Collected data entries
= = = =

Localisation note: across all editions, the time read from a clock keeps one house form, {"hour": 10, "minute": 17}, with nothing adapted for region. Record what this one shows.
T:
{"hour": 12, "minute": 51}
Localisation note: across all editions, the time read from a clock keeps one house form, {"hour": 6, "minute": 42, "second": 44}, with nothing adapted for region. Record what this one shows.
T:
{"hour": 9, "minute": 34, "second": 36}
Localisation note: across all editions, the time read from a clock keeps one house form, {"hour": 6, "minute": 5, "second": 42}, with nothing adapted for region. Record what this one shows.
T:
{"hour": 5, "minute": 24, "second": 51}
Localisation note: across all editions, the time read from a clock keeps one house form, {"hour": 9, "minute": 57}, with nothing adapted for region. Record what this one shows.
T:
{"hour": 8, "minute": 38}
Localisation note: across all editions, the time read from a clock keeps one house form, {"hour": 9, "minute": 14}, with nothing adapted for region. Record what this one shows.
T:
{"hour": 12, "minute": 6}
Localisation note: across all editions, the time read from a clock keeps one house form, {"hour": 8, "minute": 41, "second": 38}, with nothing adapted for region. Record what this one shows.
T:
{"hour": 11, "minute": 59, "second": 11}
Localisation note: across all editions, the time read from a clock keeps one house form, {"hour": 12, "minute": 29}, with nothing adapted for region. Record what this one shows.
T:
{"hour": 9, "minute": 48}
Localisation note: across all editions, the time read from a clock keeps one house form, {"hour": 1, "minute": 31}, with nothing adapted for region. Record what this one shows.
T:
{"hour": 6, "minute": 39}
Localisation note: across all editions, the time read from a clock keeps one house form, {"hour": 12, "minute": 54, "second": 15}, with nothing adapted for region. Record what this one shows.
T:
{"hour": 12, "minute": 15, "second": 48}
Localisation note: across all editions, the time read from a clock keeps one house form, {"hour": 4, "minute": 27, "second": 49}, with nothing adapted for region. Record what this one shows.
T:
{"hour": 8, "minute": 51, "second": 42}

= = = =

TO DO
How many lines in the entries above contain the string "second"? Reply with the number only.

EXERCISE ANSWER
10